The task: Begin with the first line of the entries below and reproduce each line exactly, ending with the line that holds "un forum online, presenta un numero che la".

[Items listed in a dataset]
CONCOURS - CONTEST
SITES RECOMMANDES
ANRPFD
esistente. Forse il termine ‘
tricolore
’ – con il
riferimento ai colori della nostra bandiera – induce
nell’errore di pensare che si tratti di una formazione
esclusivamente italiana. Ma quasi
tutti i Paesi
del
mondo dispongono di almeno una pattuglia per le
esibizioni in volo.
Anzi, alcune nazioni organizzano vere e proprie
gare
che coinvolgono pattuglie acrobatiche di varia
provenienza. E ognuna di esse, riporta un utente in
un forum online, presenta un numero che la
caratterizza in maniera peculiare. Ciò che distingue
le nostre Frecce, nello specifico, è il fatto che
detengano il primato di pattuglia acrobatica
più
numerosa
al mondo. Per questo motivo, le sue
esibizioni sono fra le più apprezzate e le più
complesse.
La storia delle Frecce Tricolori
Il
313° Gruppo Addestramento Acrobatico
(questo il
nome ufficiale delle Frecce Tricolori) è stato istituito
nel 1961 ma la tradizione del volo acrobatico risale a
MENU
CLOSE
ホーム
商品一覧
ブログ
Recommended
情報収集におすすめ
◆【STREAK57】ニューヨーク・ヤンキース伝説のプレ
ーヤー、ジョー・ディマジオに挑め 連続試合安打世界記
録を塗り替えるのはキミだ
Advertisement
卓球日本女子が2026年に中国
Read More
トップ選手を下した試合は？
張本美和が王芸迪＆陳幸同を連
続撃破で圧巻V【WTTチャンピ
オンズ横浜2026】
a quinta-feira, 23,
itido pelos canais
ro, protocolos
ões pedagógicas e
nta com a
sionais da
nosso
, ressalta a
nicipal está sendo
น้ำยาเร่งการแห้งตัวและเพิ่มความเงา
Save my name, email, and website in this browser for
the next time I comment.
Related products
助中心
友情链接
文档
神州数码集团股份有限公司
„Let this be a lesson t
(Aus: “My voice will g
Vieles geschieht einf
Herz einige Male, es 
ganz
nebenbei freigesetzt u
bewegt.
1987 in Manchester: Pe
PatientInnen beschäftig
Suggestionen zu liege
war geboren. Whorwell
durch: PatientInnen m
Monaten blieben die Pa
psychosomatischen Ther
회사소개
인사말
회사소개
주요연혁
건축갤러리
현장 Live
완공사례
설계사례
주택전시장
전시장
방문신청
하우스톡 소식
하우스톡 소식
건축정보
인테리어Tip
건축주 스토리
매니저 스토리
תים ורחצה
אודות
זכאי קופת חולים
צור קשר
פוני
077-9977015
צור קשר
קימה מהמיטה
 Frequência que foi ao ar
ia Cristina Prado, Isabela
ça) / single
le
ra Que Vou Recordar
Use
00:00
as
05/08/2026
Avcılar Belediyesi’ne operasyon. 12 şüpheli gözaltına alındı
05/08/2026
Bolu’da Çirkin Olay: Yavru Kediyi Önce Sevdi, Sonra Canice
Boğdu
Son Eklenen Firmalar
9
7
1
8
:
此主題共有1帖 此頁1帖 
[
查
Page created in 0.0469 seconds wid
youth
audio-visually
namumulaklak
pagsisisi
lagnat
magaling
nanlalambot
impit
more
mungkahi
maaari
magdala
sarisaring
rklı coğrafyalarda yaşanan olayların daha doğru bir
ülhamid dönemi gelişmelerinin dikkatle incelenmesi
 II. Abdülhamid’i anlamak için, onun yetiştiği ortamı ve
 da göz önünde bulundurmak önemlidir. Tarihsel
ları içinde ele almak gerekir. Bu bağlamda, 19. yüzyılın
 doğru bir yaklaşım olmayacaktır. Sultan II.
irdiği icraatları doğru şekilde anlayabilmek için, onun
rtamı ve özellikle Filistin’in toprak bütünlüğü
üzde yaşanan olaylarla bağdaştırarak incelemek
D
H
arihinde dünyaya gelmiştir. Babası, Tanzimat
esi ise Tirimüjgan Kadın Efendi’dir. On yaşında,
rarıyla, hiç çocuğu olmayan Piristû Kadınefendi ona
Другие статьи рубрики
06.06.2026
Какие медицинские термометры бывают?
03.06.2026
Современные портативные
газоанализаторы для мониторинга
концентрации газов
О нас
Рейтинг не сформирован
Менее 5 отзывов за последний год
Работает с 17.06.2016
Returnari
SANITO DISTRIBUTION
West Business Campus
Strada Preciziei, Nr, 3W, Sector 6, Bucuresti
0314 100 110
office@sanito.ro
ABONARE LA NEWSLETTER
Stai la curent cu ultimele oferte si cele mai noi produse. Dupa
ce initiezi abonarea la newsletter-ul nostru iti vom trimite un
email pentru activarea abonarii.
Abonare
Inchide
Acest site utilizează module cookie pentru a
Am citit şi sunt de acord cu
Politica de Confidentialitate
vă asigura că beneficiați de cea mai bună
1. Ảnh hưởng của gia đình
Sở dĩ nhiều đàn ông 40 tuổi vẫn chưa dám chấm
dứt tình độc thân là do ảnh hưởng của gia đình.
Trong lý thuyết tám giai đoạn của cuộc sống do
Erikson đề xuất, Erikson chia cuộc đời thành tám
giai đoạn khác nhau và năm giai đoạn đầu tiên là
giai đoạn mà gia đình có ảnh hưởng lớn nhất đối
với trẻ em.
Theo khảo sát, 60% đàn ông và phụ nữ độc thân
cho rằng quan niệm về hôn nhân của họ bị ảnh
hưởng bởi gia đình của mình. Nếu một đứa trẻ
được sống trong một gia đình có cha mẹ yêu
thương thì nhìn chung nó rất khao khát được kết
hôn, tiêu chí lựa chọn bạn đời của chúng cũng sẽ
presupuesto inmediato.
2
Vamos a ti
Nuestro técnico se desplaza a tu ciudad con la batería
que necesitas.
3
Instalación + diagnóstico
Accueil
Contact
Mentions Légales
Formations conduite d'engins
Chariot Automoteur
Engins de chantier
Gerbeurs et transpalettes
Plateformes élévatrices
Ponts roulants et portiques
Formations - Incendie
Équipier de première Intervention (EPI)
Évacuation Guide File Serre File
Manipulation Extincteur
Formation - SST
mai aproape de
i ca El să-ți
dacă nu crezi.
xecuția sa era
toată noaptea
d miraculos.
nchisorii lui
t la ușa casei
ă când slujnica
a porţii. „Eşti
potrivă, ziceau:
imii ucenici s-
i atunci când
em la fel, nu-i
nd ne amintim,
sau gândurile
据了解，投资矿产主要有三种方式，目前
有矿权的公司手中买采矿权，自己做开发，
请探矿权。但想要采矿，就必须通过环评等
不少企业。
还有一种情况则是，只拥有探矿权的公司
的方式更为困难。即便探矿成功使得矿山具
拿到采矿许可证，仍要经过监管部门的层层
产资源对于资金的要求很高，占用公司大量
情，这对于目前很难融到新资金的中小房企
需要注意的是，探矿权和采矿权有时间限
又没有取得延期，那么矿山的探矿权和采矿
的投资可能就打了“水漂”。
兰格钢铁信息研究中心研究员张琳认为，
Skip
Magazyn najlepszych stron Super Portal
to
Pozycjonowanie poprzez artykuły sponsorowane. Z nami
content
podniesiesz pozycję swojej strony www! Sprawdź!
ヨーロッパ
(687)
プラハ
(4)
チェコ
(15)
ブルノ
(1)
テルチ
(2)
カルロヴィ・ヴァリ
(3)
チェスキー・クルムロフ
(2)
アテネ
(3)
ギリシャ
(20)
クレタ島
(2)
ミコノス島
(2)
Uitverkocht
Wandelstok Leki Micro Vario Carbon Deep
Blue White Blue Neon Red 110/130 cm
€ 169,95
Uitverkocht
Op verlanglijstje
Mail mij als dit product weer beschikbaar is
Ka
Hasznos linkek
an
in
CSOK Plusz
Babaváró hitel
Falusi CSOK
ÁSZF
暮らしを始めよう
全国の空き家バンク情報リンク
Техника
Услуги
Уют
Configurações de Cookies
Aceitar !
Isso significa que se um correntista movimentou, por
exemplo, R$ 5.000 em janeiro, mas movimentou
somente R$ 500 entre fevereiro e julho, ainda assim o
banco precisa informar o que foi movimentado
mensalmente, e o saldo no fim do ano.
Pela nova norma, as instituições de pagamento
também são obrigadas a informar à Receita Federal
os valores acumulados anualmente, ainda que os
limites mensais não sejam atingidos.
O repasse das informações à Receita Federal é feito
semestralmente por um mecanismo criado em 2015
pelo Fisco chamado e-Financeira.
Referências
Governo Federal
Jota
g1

Response area:
CONCOURS - CONTEST
SITES RECOMMANDES
ANRPFD
esistente. Forse il termine ‘
tricolore
’ – con il
riferimento ai colori della nostra bandiera – induce
nell’errore di pensare che si tratti di una formazione
esclusivamente italiana. Ma quasi
tutti i Paesi
del
mondo dispongono di almeno una pattuglia per le
esibizioni in volo.
Anzi, alcune nazioni organizzano vere e proprie
gare
che coinvolgono pattuglie acrobatiche di varia
provenienza. E ognuna di esse, riporta un utente in
un forum online, presenta un numero che la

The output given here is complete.